Herewith some excerpts of memorable passages (page citations from the hardback first edition):
"A leatherback, she'd once read, must cry two gallons of water every hour, just to keep its blood less salty than the sea." (15)"On the one night of the year when the moon's cycle and the temperature of the water both declared their undecodable now, the whole reef exploded in a heave of joyous sex. All the colonies in every direction for as far as Evie could see shot their trillions of sperm and egg into the sea at once... As the flecks eddied all around her, something in Evie whispered, I could die now. I have seen the relentless engine, the inscrutable master plan of Life, and it will never end." (112)"Just remember. Impossible decisions are really the easy decisions.""Wait, what? Is this some kind of deep feminine wisdom?"..."If two choices are impossible to choose between, it means they have equal merit. Either choice can have your belief. It doesn't matter which you choose. You shed one chooser and grow into another.""For several seconds, Didier cold not decide if what his wife had just said was banal and absurd or the single insight that his entire life had been struggling toward, the one that would solve all the flaws of his temperament and leave him enlightened..." (279)"I worked for the love of it, the sheer joy... to escape the hell of my family and to make a good thing out of nothing. The need to solve an intricate puzzle and the need to quiet your brain are twin sons of different mothers." (304)"She did her best to depict the baroque, astonishing architectures of creatures who made up that three-fifths of the ocean biomass too small for humans to see." (318)"She had grown old, older than half of the world’s current countries. She had seen the collapse of the infinite fisheries off the Grand Banks, observed the disappearance of snow crabs from the Bering Sea, watched miles-wide drag nets dredge up in one afternoon coral cities that had taken ten thousand years to grow, seen the global sea acidify, watched most of the world’s reefs bleach white, and witnessed the start of nodule mining that would rip the heart from the living deep. She had lived to see trash at the bottom of the Challenger Deep, the remotest places on Earth turned into resorts, the Gulf Stream wavering, and a photic zone too hot to mix, leaving the nutrients trapped in the layers below. Nine-tenths of large life is missing, and the rest filled with heavy metals. The largest part of the planet exhausted, before it was ever explored.” (348)

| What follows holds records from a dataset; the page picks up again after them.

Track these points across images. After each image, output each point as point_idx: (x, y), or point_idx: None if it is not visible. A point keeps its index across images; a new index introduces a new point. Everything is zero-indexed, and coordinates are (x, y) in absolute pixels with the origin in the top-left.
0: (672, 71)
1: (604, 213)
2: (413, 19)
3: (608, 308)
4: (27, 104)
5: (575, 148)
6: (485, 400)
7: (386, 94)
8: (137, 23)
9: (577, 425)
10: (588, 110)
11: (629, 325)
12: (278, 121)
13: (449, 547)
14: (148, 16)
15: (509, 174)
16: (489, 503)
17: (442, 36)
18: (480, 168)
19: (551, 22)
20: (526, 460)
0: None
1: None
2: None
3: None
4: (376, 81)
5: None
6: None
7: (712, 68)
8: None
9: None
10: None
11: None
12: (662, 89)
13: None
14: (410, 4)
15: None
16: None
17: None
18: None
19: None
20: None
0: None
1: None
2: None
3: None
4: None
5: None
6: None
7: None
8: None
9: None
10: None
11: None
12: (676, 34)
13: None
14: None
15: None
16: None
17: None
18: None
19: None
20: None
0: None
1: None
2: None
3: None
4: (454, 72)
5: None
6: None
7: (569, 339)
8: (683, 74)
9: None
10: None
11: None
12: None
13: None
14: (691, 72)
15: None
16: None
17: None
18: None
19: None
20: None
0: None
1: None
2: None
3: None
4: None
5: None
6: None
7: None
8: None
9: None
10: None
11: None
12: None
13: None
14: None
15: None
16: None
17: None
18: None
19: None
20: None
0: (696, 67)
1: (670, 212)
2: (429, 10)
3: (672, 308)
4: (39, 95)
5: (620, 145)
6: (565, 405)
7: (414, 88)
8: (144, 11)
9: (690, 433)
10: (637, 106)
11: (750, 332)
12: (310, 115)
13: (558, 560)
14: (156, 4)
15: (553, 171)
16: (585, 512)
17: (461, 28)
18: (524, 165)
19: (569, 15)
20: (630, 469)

And some words that were new to me (or that I had forgotten...):
"Here he was, so close she could feel his wake: a great chevron-morph goliath she called the Loner." A wide V-shaped form, from the Old French chevron, so called because it looks like rafters of a shallow roof [here referring to a manta]."She let loose a whispered stream of joual invective so vile..." The dialect of working-class Quebecers."The cleaning station would soon become a lekking site, with gangs of hopped-up males circling the edges..." An aggregation of male animals for the purposes of courtship and display, from Germanic roots meaning "play.""He was no great student of cleromancy, and his father, the miner, had mocked it as a superstition that united peasants and elites." Divination by throwing dice or any such marked objects, like beans, pebbles, or bone, from the Greek for "a lot."